1) full equilibrium partitioning among all phases (and making sure that all phases present are really known and not overlooked, for instance because they are very small), considering full thermodynamic equilibration for all of the elements (viz the fast ones such as C, N, H etc and the slow ones such as Mn and Si etc) - this does not happen very often. Most low temperature equilibrium partitioning coefficients are extremely difficult to measure.
2) equilibrium partitioning among phases only for fast diffusers; rest same as above
3) partial equilibrium partitioning only at the interface, but decaying concentrations far away from the interface, due to kinetics.
4) equilibrium partitioning NOT only among the two (or more) phases, but also among the interface itself and the adjacent phases (the interface is a thermodynamic trapping site of its own, due to the adsorption isotherm, and may elements in steel also partition to them (and not only to the phases)).
All of the resulting partitioning coefficients depend substantially on kinetics and composition of course.
Some of them can be obtained directly from multi-component phase diagrams (full equilibrium required, is practically never the case in steels) and some not (kinetics, then u have to use dictra of phase field etc).
In all of these cases exact values for multi-component partitioning coefficients can experimentally usually only be obtained by using atom probe tomography.

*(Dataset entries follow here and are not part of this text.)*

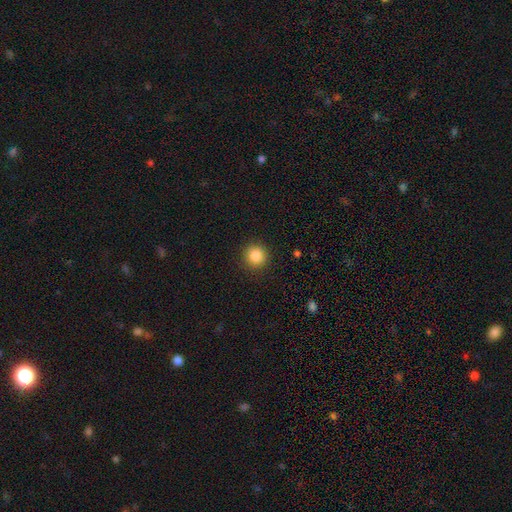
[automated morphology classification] Smooth or featured? smooth (85%)
How rounded? round (93%)
Merging? none (91%)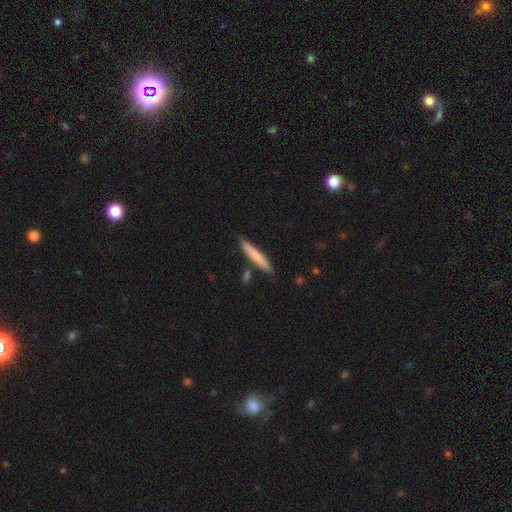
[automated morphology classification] Smooth or featured?
  - smooth: 74% *
  - featured or disk: 21%
  - star or artifact: 5%
How rounded?
  - cigar-shaped: 94% *
  - in between: 5%
  - round: 1%
Merging?
  - none: 84% *
  - minor disturbance: 10%
  - merger: 5%
  - major disturbance: 2%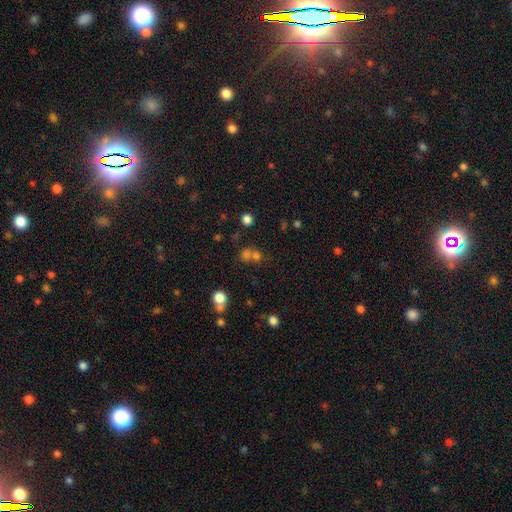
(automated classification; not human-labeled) This is likely a smooth galaxy (66%). How rounded: likely round (80%). Merging: marginally merger (44%, tied with none).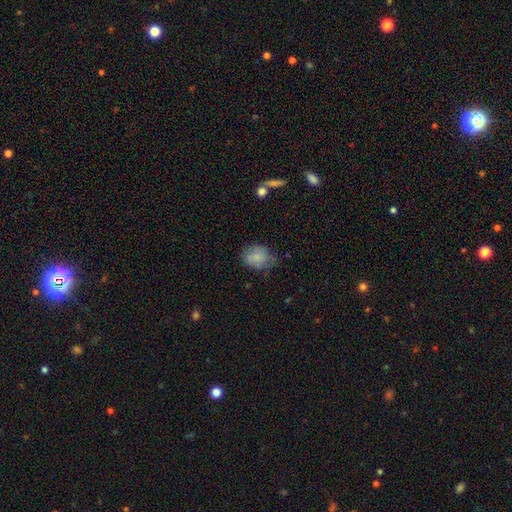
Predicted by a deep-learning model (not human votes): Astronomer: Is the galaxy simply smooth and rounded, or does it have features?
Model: smooth — 71%.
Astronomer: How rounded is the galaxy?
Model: in between — 51% (runner-up: round, 47%).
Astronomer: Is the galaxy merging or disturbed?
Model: none — 58%.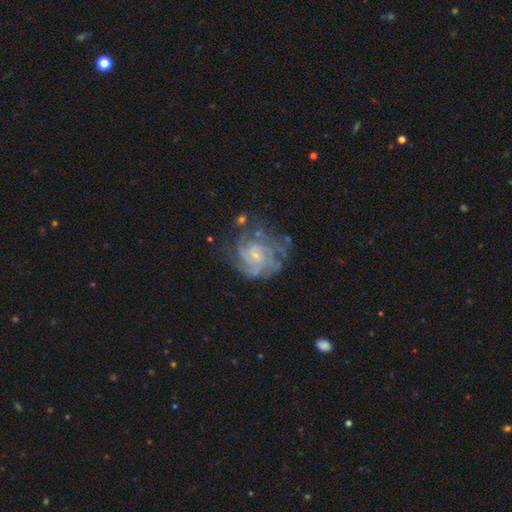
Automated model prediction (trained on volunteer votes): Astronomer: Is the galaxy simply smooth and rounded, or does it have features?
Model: featured or disk — 84%.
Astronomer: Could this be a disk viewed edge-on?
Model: no — 98%.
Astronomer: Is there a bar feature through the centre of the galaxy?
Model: no — 72%.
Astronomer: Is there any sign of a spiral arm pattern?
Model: yes — 94%.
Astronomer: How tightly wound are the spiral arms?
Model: tight — 60%.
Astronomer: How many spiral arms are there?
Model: can't tell — 32% (runner-up: 4, 24%).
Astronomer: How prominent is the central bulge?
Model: small — 77%.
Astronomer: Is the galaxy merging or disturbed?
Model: none — 61%.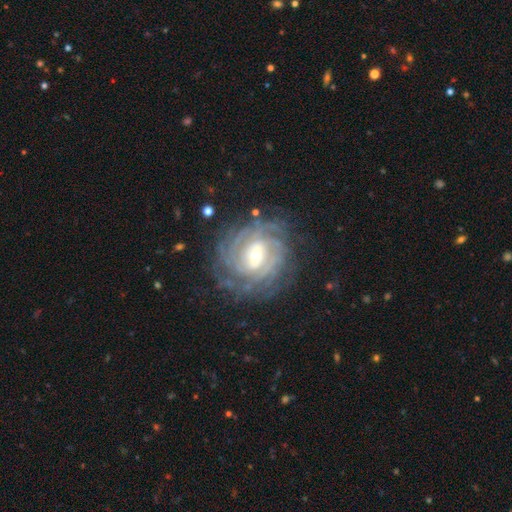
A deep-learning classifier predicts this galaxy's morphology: Q: Smooth or featured?
A: featured or disk (88%); runner-up: star or artifact (6%)
Q: Edge-on disk?
A: no (97%); runner-up: yes (3%)
Q: Bar?
A: weak (51%); runner-up: strong (27%)
Q: Spiral arms?
A: yes (97%); runner-up: no (3%)
Q: Spiral winding?
A: tight (80%); runner-up: medium (17%)
Q: Spiral arm count?
A: can't tell (32%); runner-up: 4 (22%)
Q: Bulge size?
A: small (48%); runner-up: moderate (47%)
Q: Merging?
A: none (79%); runner-up: minor disturbance (14%)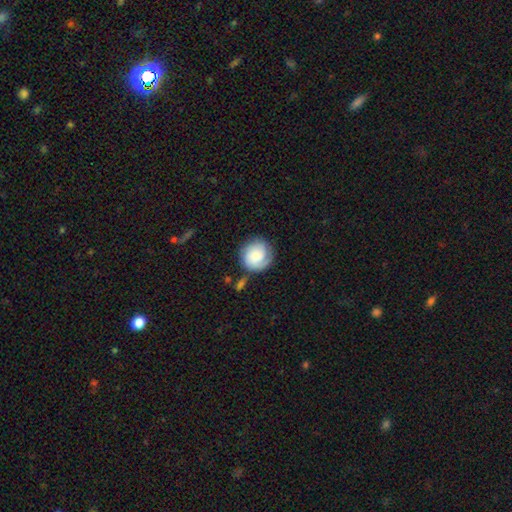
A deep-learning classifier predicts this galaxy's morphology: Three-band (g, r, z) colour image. It shows a smooth galaxy with no disk features (59%) that is round (87%). Merging: none (64%).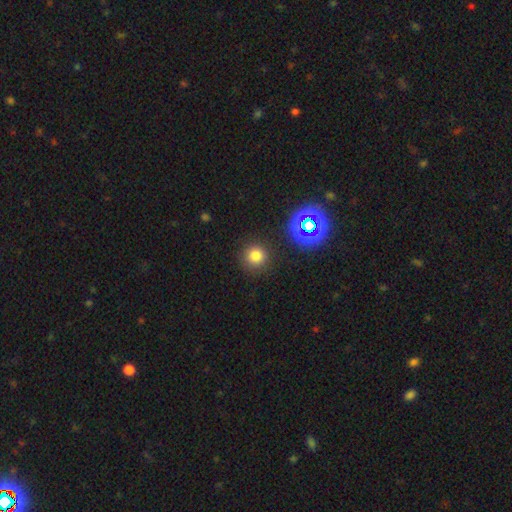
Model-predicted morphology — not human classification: This appears to be a smooth galaxy with no disk features (74%) that is round (94%). Merging: none (89%).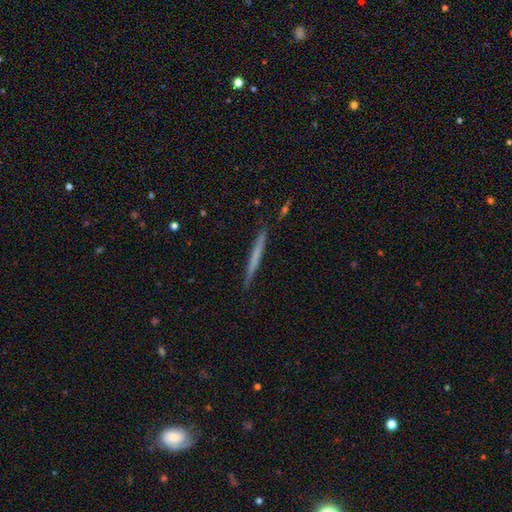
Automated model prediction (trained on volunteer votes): smooth_or_featured: smooth (p=0.52) [alt: featured or disk p=0.42]
how_rounded: cigar-shaped (p=0.97) [alt: in between p=0.02]
merging: none (p=0.89) [alt: minor disturbance p=0.08]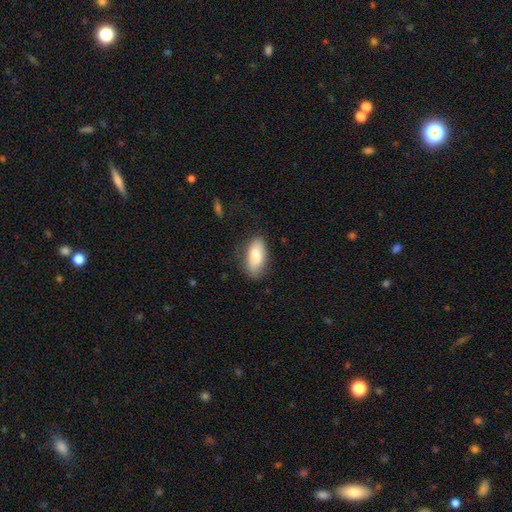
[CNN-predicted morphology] smooth 83%, featured or disk 11%, star or artifact 6%. Down the decision tree: how rounded — in between (88%); merging — none (77%).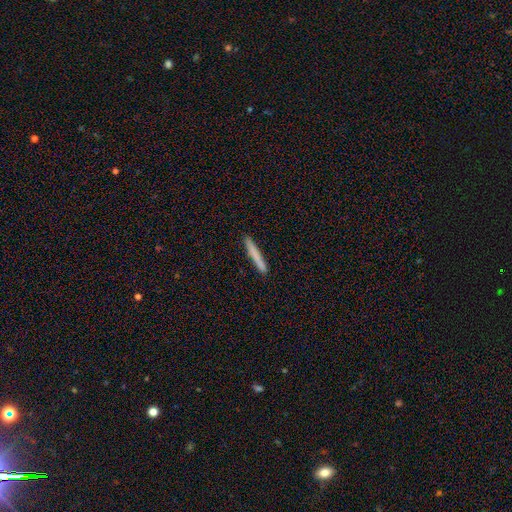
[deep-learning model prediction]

Taking partitioning coefficients from the concentration profiles very close across the hetero-interfaces is particularly helpful as the atoms can maintain local equilibrium (equal chem. potential across the interface) with only a few atomic diffus. jumps - when probing far away from the interface partitioning coefficients are usually wrong, due to kinetics.
Good luck.
Here are some references, but this is a wide and really complex field…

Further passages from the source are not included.